Mullins’ other Santa Anita Derby winners, Buddy Gil and Castledale, ran sixth and 14th in the Kentucky Derby. Mullins said he would take a week to decide whether to go to Kentucky with Buzzards Bay, a horse he bought in Florida, on behalf of Bill Bianco and David Shimmon, for $175,000. The purchase came late last year, after Buzzards Bay, in his third start, beat maidens at Calder Race Course.
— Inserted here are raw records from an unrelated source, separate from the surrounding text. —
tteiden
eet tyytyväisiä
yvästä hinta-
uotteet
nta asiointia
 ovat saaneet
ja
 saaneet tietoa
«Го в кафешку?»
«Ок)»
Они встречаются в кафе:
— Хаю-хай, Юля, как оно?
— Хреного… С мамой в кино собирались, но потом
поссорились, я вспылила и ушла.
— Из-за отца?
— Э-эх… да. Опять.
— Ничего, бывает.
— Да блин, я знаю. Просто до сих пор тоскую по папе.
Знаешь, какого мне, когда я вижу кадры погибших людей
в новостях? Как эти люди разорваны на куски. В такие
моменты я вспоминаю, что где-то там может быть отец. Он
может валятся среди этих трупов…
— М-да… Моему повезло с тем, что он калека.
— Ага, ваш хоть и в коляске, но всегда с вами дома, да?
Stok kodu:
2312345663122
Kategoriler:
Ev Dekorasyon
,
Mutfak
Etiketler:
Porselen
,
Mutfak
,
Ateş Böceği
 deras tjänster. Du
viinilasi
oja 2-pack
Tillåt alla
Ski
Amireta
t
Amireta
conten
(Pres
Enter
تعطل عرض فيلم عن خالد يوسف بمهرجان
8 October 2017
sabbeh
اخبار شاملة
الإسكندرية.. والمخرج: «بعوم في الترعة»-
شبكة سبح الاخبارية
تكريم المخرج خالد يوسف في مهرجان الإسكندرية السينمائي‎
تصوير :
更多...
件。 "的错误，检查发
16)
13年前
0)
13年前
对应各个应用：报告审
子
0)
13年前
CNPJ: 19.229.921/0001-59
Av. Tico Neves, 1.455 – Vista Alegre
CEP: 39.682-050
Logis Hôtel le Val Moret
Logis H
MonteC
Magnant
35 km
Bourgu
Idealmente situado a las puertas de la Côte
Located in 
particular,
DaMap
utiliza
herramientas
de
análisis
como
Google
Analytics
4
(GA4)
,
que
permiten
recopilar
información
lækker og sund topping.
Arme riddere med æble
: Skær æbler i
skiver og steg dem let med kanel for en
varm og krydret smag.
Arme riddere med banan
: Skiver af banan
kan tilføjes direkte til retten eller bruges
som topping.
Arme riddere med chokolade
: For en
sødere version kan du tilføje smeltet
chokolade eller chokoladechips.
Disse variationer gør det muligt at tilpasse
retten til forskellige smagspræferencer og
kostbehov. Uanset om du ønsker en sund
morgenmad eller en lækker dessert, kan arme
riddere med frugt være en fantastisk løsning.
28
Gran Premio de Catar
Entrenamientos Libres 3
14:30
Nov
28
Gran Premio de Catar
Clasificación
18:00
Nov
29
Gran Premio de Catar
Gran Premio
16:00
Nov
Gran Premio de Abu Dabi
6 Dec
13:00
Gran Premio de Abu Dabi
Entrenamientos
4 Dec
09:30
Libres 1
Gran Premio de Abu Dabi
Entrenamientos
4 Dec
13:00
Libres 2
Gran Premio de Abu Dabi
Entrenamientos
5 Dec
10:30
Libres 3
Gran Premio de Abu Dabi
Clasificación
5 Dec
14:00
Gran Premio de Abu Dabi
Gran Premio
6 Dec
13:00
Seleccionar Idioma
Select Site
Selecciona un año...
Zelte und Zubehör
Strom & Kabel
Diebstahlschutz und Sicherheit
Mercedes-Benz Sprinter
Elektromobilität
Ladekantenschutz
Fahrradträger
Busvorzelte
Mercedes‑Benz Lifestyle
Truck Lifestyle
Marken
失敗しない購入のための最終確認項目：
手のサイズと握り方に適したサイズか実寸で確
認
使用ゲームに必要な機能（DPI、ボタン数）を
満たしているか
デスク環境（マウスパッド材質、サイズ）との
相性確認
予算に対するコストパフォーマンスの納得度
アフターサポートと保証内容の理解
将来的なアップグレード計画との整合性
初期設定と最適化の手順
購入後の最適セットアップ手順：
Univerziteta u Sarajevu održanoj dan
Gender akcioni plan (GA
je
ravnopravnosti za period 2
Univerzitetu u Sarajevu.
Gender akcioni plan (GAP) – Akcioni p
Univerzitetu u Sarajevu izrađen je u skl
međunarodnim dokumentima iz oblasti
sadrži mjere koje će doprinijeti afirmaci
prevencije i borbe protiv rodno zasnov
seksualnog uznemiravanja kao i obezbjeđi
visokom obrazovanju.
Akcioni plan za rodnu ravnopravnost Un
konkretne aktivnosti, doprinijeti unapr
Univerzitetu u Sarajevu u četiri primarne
For Mullins, Buzzards Bay had won one of four starts, the win coming in the Golden Gate Derby on Jan. 15. After that, the colt beat only one horse in the Risen Star Stakes in New Orleans, then ran third in the El Camino Real Derby at Bay Meadows. Mullins said Buzzards Bay bled significantly at Bay Meadows.

Ridden by Mark Guidry, Buzzards Bay completed 1 1/8 miles in 1:49, earning $450,000. Third behind Customer and General John B after a quarter of a mile, Buzzards Bay went to the front on the backstretch and stayed there. He held off General John B on the rail and Wilko from the outside in the closing strides.

“I’m getting quite a bit of gratification out of this win,” Mullins said as he sipped a beer after the race. “I think you [the media] know why. This is a horse who has a lot of heart and just keeps going. At the three-eighths pole, when I saw his ears going back and forth, I knew we had a good chance.”